Greenport, a village of 2,400 in the town

Greenport, a village of 2,400 in the town of Southold, features views of the Peconic Bay, a shopping district, restaurants and hotels. Credit: Erin Geismar

Greenport’s new regulations on short-term and Airbnb rentals could go into effect in November after the village's board of trustees unanimously approved code revisions that apply to single- and two-family homes.

Under the amended law, approved on a 5-0 vote, short-term rentals — defined under Greenport’s code as less than 14 days — are prohibited unless the space is owner-occupied or there is a long-term tenant with at least a one-year lease agreement. Owners of two-family homes are exempt from the 14-day minimum stay, as long as one of the units is owner-occupied or there is a long-term tenant with at least a one-year lease agreement. Because an owner must live on the property year-round, only portions of a single-family home can be rented for short stays.

“The law gives a direction that the Greenport community wants to go in," said trustee Mary Bess Phillips. "They don’t want to be known as ‘The Airbnb Capital of The East End.’ ”

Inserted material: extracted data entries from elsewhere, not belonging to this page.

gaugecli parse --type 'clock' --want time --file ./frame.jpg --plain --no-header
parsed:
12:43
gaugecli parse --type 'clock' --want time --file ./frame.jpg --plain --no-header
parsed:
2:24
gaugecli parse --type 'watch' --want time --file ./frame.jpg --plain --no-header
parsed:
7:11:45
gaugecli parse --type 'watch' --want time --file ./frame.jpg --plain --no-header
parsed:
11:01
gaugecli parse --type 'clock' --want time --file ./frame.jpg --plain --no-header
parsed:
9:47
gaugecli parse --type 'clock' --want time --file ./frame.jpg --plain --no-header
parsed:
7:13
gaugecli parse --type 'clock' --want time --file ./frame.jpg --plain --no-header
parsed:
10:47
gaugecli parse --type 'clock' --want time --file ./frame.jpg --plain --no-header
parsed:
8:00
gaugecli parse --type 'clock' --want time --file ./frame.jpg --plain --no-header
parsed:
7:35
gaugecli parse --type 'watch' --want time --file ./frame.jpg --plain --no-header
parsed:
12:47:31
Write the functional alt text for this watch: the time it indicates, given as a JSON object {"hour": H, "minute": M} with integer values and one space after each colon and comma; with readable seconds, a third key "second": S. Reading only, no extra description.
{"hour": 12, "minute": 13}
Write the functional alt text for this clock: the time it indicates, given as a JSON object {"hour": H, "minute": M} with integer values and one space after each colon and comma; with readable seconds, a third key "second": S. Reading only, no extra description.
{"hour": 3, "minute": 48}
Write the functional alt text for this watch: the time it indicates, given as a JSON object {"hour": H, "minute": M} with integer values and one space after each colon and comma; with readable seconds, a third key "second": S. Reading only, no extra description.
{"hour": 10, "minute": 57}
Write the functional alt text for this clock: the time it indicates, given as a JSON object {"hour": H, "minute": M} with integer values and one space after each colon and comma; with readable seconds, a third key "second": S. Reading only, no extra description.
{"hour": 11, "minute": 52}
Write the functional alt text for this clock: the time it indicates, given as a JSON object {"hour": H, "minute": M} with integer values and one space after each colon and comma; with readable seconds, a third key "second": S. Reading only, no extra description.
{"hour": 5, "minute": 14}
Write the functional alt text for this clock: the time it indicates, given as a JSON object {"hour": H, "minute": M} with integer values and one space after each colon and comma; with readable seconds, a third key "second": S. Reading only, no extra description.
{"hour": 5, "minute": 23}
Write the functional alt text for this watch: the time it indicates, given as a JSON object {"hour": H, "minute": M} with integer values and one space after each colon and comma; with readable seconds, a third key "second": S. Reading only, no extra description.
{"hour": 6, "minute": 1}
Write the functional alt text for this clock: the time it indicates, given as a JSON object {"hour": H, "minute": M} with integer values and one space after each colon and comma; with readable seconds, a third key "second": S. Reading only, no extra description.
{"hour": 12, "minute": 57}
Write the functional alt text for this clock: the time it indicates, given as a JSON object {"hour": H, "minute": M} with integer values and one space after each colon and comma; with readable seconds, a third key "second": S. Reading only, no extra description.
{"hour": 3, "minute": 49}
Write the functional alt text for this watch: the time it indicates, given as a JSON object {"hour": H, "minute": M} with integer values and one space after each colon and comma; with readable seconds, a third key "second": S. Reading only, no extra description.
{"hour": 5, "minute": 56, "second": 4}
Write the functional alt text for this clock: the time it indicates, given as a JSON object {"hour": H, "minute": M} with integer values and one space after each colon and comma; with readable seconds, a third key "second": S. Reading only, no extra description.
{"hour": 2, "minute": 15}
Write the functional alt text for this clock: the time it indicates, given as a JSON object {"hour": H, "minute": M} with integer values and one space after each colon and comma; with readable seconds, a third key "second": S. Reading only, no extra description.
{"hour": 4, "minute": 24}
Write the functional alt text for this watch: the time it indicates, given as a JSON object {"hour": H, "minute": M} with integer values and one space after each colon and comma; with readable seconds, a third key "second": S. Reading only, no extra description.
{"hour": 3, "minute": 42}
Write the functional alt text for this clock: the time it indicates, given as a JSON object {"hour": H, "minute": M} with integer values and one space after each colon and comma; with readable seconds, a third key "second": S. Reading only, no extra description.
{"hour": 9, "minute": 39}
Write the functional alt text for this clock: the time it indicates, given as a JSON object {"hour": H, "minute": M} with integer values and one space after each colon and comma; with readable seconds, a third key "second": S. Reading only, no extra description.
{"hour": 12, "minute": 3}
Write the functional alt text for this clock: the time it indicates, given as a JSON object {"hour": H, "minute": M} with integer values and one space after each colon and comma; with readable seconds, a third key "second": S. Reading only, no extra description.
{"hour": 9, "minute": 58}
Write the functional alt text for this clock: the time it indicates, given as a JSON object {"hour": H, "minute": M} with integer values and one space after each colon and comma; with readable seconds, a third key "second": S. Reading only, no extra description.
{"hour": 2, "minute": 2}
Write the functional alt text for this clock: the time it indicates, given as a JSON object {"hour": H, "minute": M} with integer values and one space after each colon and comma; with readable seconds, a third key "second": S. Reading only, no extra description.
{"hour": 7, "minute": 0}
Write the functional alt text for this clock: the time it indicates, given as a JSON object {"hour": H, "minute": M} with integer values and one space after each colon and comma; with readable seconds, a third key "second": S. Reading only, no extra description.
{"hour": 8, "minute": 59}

Some residents have complained that short-term, transient renters have generated noise, trash and traffic congestion in the village and called for tougher regulations, while some property owners argued that such regulations would hurt their prospects for rental income.

“It’s been a long process, going back and forth with different versions [of the law], and we finally got something that the board and the public seem comfortable with,” Mayor George Hubbard said Friday.  

Josh Meltzer, head of Northeast policy for Airbnb, said Friday that, "We are currently reviewing the new regulations passed by the Village Board of Trustees, to determine how they will impact those who depend on home sharing in order to make a little extra income here in Greenport."

The law will go into effect after it is filed with and approved by New York State, the latter of which is expected to happen in November, officials said.

“It feels good that we took a step, and we’re protecting housing for people who live here year-round and work here, and I think this is what the village residents wanted," said trustee Doug Roberts. "They spoke loud and clear, so we did what they wanted us to do.”